-- Exercise text follows --

The injunction application

  1. As I have already said, the applicant appeared for himself on the injunction application. At the commencement of the application, he told the judge that he had given notice of the application and the time at which it was due to be heard to the parties; as well as to the lawyers who had represented his brother, Anaban, in the proceedings the subject of the appeals dealt with in the Probate Appeal Reasons. While the Registrar was represented for the purpose of dealing with any issue as to costs, she did not participate in the substantive application. ANZ and the applicant’s brother (who was not, in any event, a party to the proceeding the applicant had commenced) did not appear.

  2. As appears from the very limited material in the affidavit, the applicant put his claim for an injunction on two bases:

    (1)first, on the basis that the Registrar could not (or should not) process the Discharge of Mortgage while a Notice of Action remained ‘on the folio’; and

    (2)secondly, on the basis that there was a resulting trust over the property in the applicant’s favour; causing the rights of the mortgagee (ANZ) to be subrogated to the applicant; and those rights of subrogation would be adversely affected if the Discharge of Mortgage was processed by the Registrar.

  3. The background to the first basis for the claimed injunction can be found in the Registrar’s letter of 9 July 2024 referred to in paragraph 2 of the affidavit. That letter relevantly provided:

    Notice of Action AV891151A

    Based on the Court documents received for the Court of Appeal Proceedings, Notice of Action AV891151A will remain over the affected folio of the Register.

    I confirm that a notice of action is a notation on a folio created by the Registrar under section 106(1)(f) of the Transfer of Land Act 1958 (TLA). It allows me to monitor instruments affecting the subject land. It also provides notice to anyone searching the Register that proceedings may be on foot affecting the land.

    You should note that Notice of Action AV891151A does not prevent the lodgment or registration of any instruments and is removed at a time I consider appropriate. Generally, this is at the conclusion of litigation relating to the affected folio, or upon the lodgment of instruments contemplated by the conclusion of the dispute.

    I am not obliged to and do not actively manage proceedings relating to the above affected folio. I rely on parties to a proceeding to provide substantive updates in matters giving rise to a notice of action, including when litigation has concluded.

-- Exercise text concluded --
-- Material supplied follows --

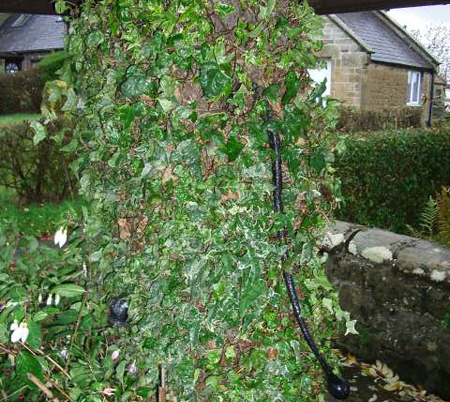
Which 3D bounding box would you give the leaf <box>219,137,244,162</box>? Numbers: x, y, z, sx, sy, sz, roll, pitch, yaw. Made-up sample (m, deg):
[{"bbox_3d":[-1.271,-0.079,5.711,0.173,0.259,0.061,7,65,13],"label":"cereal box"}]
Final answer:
[{"bbox_3d":[0.022,-0.154,1.780,0.069,0.075,0.030,2,8,3],"label":"leaf"}]

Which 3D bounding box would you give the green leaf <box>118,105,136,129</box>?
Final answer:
[{"bbox_3d":[-0.289,-0.248,1.800,0.052,0.070,0.028,2,8,3],"label":"green leaf"}]

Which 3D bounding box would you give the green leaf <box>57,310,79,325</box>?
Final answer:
[{"bbox_3d":[-0.382,0.282,1.470,0.052,0.038,0.028,2,8,3],"label":"green leaf"}]

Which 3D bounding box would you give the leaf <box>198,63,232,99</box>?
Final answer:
[{"bbox_3d":[-0.028,-0.354,1.800,0.099,0.105,0.035,2,8,3],"label":"leaf"}]

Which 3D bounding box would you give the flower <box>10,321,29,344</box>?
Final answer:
[{"bbox_3d":[-0.457,0.293,1.350,0.039,0.048,0.037,2,8,3],"label":"flower"}]

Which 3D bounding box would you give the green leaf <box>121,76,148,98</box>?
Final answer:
[{"bbox_3d":[-0.272,-0.340,1.800,0.076,0.064,0.030,2,8,3],"label":"green leaf"}]

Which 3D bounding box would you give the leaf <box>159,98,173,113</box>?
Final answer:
[{"bbox_3d":[-0.176,-0.283,1.800,0.041,0.046,0.020,2,8,3],"label":"leaf"}]

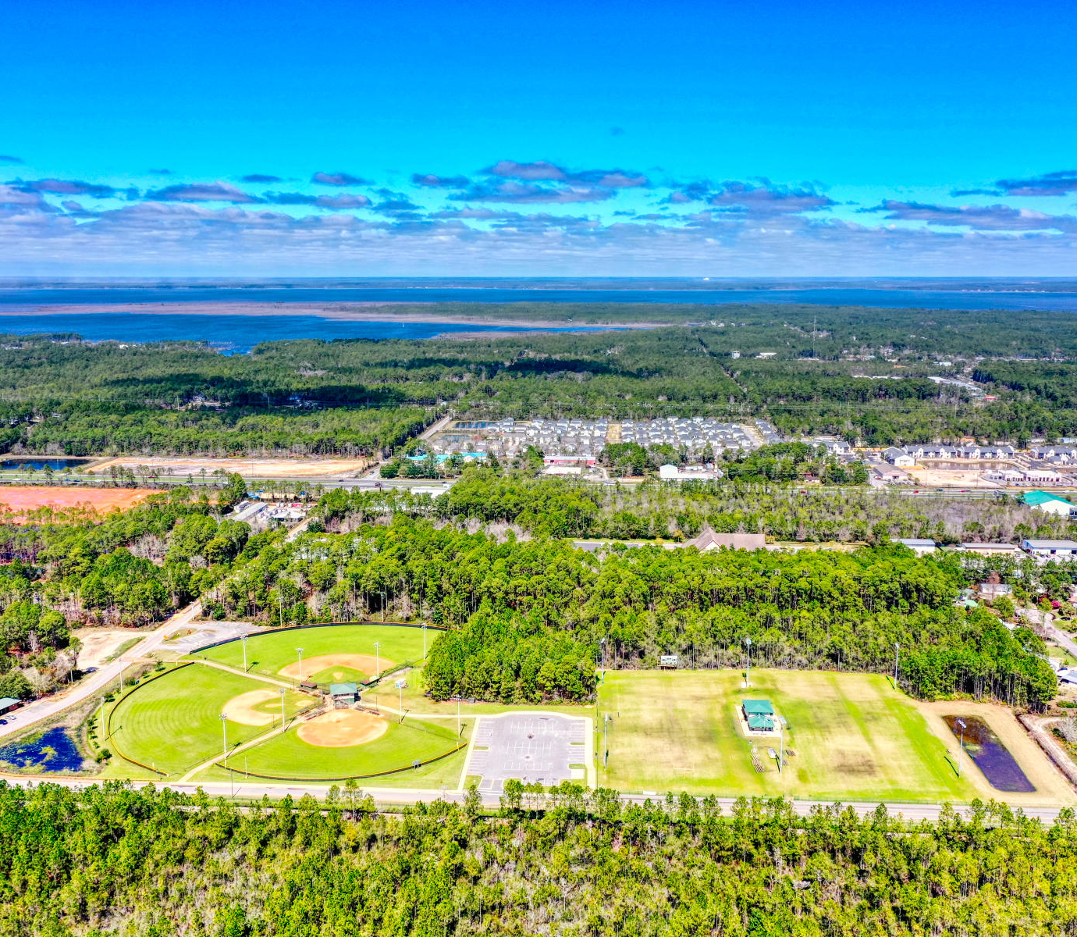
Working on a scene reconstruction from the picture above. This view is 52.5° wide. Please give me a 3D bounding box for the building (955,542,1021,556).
[{"bbox_3d":[287.470,50.970,702.120,30.950,5.740,16.810,1,10,3],"label":"building"}]

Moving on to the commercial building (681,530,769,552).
[{"bbox_3d":[118.470,48.660,695.170,52.410,12.760,31.640,1,10,3],"label":"commercial building"}]

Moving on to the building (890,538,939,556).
[{"bbox_3d":[240.790,49.440,706.370,25.710,7.220,18.290,1,10,3],"label":"building"}]

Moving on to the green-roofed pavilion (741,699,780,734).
[{"bbox_3d":[88.310,98.880,438.960,10.680,5.140,22.150,1,10,3],"label":"green-roofed pavilion"}]

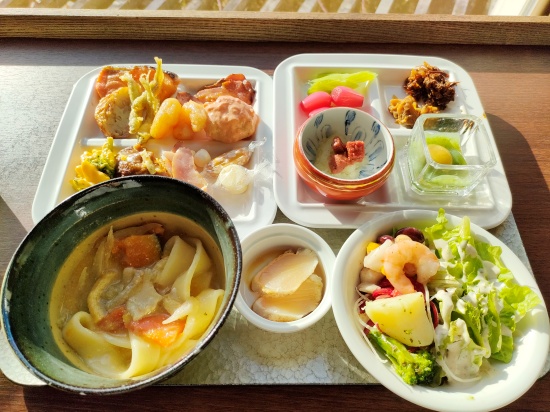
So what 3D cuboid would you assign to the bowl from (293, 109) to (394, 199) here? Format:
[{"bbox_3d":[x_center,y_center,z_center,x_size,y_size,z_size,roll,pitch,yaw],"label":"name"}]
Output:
[{"bbox_3d":[0.066,-0.046,0.417,0.092,0.051,0.092,0,60,-1],"label":"bowl"}]

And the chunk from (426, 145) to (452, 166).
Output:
[{"bbox_3d":[0.161,-0.049,0.422,0.029,0.021,0.025,1,60,0],"label":"chunk"}]

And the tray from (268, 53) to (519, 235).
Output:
[{"bbox_3d":[0.113,-0.073,0.461,0.228,0.022,0.228,1,60,0],"label":"tray"}]

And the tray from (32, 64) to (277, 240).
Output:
[{"bbox_3d":[-0.113,-0.059,0.450,0.228,0.022,0.228,0,60,-1],"label":"tray"}]

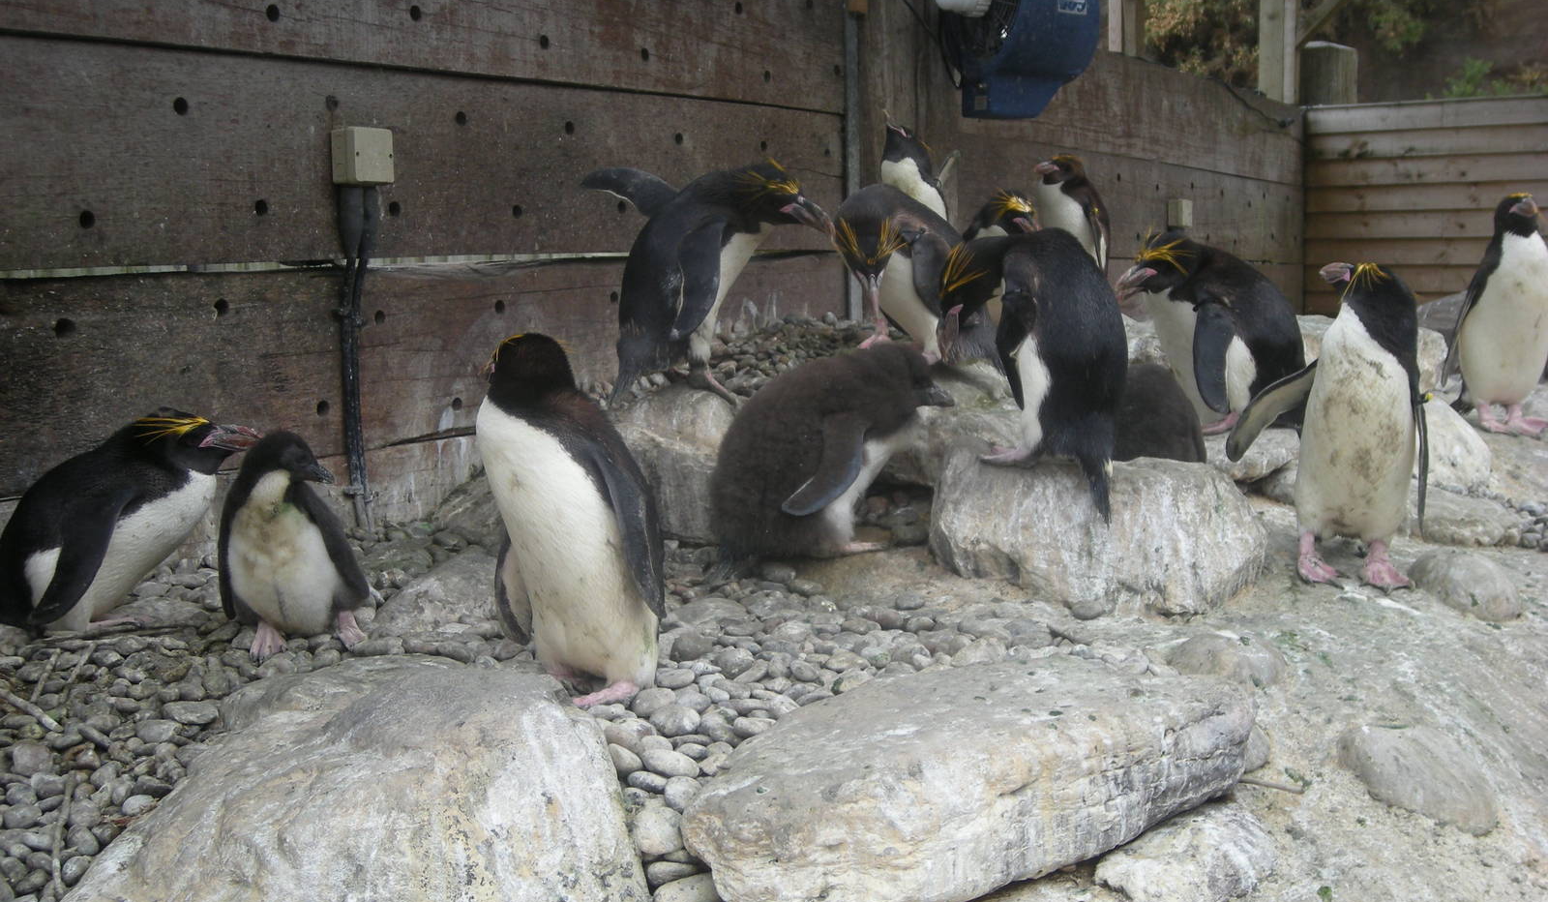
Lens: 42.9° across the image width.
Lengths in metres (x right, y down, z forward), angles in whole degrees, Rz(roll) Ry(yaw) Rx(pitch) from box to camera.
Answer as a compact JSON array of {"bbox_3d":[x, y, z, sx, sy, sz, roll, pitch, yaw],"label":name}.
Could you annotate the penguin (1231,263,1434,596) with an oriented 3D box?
[{"bbox_3d":[0.916,-0.043,3.250,0.320,0.520,0.200,-1,6,-6],"label":"penguin"}]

-- Material supplied concluded --

» **Activity list**:
**A)** Could you condense the paragraph of the judgment excerpt that begins "As I have already said" into a shorter version that keeps its main facts?
**B)** Would you retype the judgment excerpt from "Based on the" up to and including "affecting the land."?
The lines are material apart from the judgment excerpt.

» **Responses for each task**:
**A)** The applicant represented himself on the injunction application. He told the judge that he had notified the parties, and the lawyers who had represented his brother Anaban in the proceedings covered by the Probate Appeal Reasons, of the application and its hearing time. The Registrar was represented only for any costs issue and took no part in the substantive application. Neither ANZ nor the applicant's brother appeared. The brother was not a party to the applicant's proceeding in any case.

**B)**
Based on the Court documents received for the Court of Appeal Proceedings, Notice of Action AV891151A will remain over the affected folio of the Register.

    I confirm that a notice of action is a notation on a folio created by the Registrar under section 106(1)(f) of the Transfer of Land Act 1958 (TLA). It allows me to monitor instruments affecting the subject land. It also provides notice to anyone searching the Register that proceedings may be on foot affecting the land.